Beardy's and Okemasis' Cree Nation
- People: Willow Cree
- Treaty: Treaty 6
- Headquarters: Duck Lake
- Province: Saskatchewan

Land
- Main reserve: Beardy's & Okemasis' 96 & 97
- Reserves: 96 & 97A; 96 & 97B; 96 & 97C; Willow Cree;
- Land area: 203.46 km^{2} (78.56 sq mi)

Population (2019)
- On reserve: 1354
- Off reserve: 2184
- Total population: 3538

Government
- Chief: Edwin Ananas
- Council: Jeremy Seeseequasis, Sheryl Okemaysim, Delano Mike, Warren Seesequais, Marie Neubuhr, Kurt Seesequasis

Tribal Council
- Independent.

Website
- bofn9697.com

= Beardy's and Okemasis' Cree Nation =

Indigenous Canadian peoples

Beardy's and Okemasis' Cree Nation is a Cree First Nations band government in Saskatchewan, Canada. Their reserves include:

- Beardy's & Okemasis' 96 & 97
- Beardy's & Okemasis' 96 & 97A
- Beardy's & Okemasis' 96 & 97B
- Beardy's & Okemasis' 96 & 97C

==History & Etymology==

The nation is named for Willow Cree Chiefs Beardy (kâmiyescawesit (Kah-mis-cho-wey-sit), "one who has a little beard") and Okemasis (okimâsis, "little chief", diminutive of okimâw). Together, they led two-thirds of the Willow Cree band and settled west of Duck Lake prior to the signing of Treaty 6 in 1876. With adjoining reserves, the two bands have since merged into a single First Nation. The Cree name for this combined reserve is ᓃᐱᓰᐦᑯᐹᐏᔨᓃᓈᕽ nîpisîhkopâwiyinînâhk, "among the Willow Cree".

The remaining Willow Cree today form the One Arrow First Nation.
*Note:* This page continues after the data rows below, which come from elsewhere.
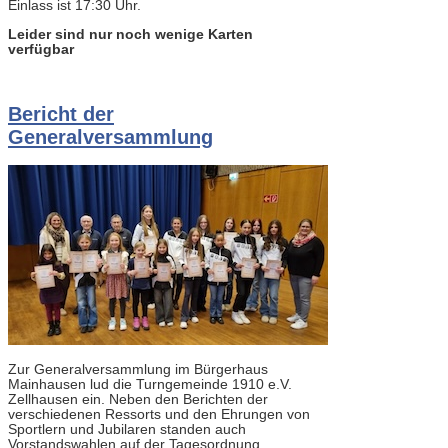
Einlass ist 17:30 Uhr.
Leider sind nur noch wenige Karten
verfügbar
Bericht der
Generalversammlung
Zur Generalversammlung im Bürgerhaus
Mainhausen lud die Turngemeinde 1910 e.V.
Zellhausen ein. Neben den Berichten der
verschiedenen Ressorts und den Ehrungen von
Sportlern und Jubilaren standen auch
Vorstandswahlen auf der Tagesordnung.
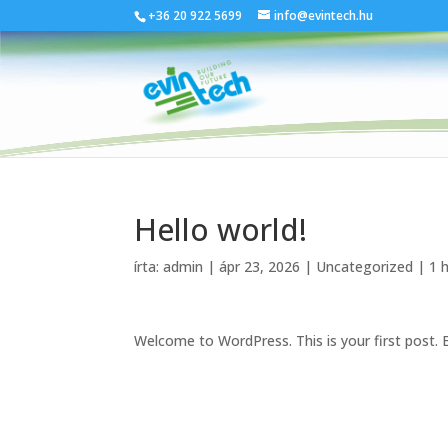
+36 20 922 5699
info@evintech.hu
Hello world!
írta:
admin
|
ápr 23, 2026
|
Uncategorized
|
1 
Welcome to WordPress. This is your first post. Ed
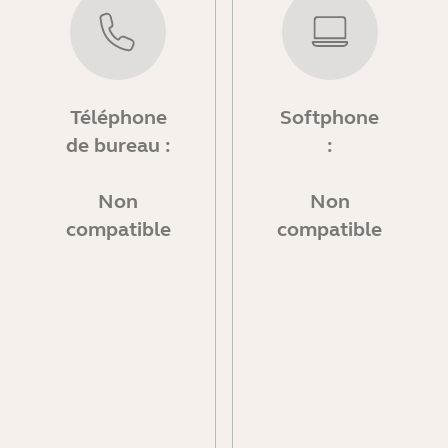
Téléphone
Softphone
de bureau :
:
Non
Non
compatible
compatible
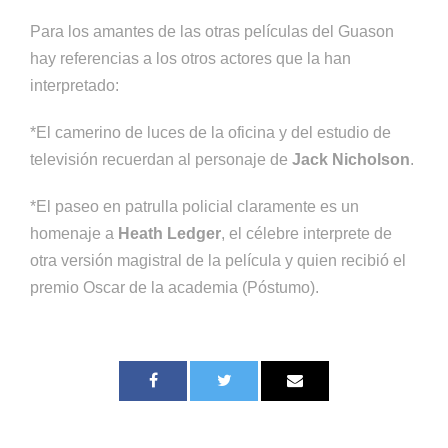
Para los amantes de las otras películas del Guason
hay referencias a los otros actores que la han
interpretado:
*El camerino de luces de la oficina y del estudio de
televisión recuerdan al personaje de
Jack Nicholson
.
*El paseo en patrulla policial claramente es un
homenaje a
Heath Ledger
, el célebre interprete de
otra versión magistral de la película y quien recibió el
premio Oscar de la academia (Póstumo).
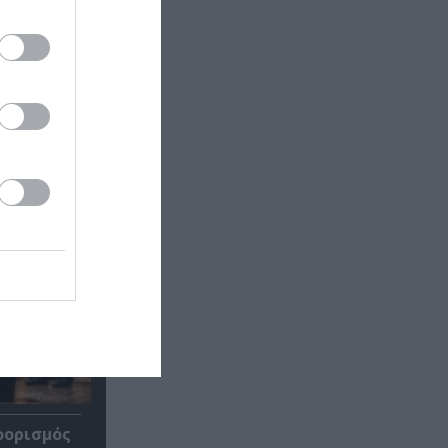
οορισμός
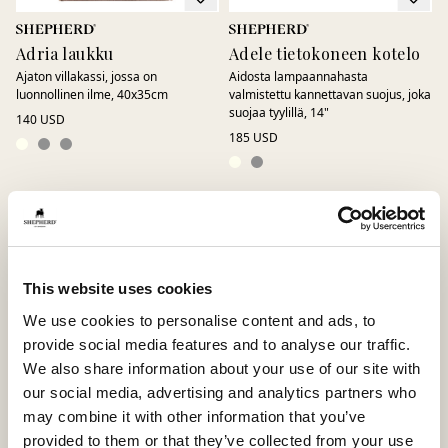
Adria laukku
Adele tietokoneen kotelo
Ajaton villakassi, jossa on
Aidosta lampaannahasta
luonnollinen ilme, 40x35cm
valmistettu kannettavan suojus, joka
suojaa tyylillä, 14"
140 USD
185 USD
This website uses cookies
We use cookies to personalise content and ads, to
provide social media features and to analyse our traffic.
We also share information about your use of our site with
our social media, advertising and analytics partners who
may combine it with other information that you’ve
Adele tietokoneen kotelo
Ally clutch
provided to them or that they’ve collected from your use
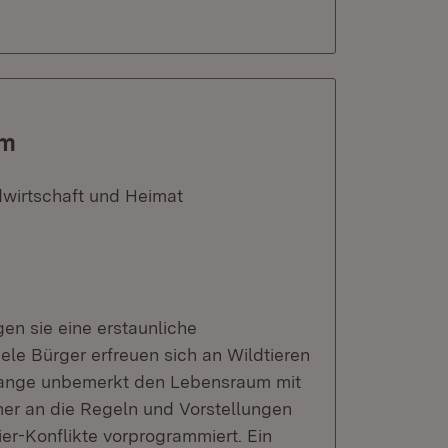
um
dwirtschaft und Heimat
en sie eine erstaunliche
le Bürger erfreuen sich an Wildtieren
r lange unbemerkt den Lebensraum mit
mer an die Regeln und Vorstellungen
er-Konflikte vorprogrammiert. Ein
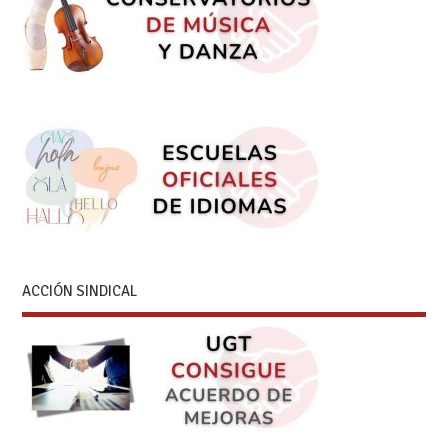
ACCIÓN SINDICAL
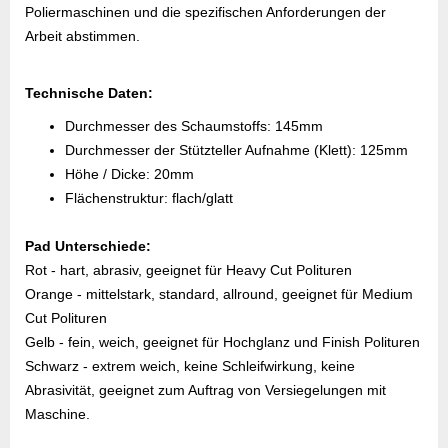
Poliermaschinen und die spezifischen Anforderungen der
Arbeit abstimmen.
Technische Daten:
Durchmesser des Schaumstoffs: 145mm
Durchmesser der Stützteller Aufnahme (Klett): 125mm
Höhe / Dicke: 20mm
Flächenstruktur: flach/glatt
Pad Unterschiede:
Rot - hart, abrasiv, geeignet für Heavy Cut Polituren
Orange - mittelstark, standard, allround, geeignet für Medium
Cut Polituren
Gelb - fein, weich, geeignet für Hochglanz und Finish Polituren
Schwarz - extrem weich, keine Schleifwirkung, keine
Abrasivität, geeignet zum Auftrag von Versiegelungen mit
Maschine.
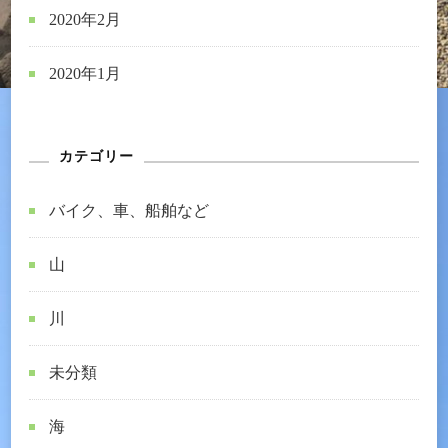
2020年2月
2020年1月
カテゴリー
バイク、車、船舶など
山
川
未分類
海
The Willow Cree are a sub-group of the Plains Cree tribe located today in the geographic regions of the Saskatchewan parklands, situated on the southern edge of the Boreal Forest and northern edge of the Great Plains, also situated between the North Saskatchewan and South Saskatchewan Rivers.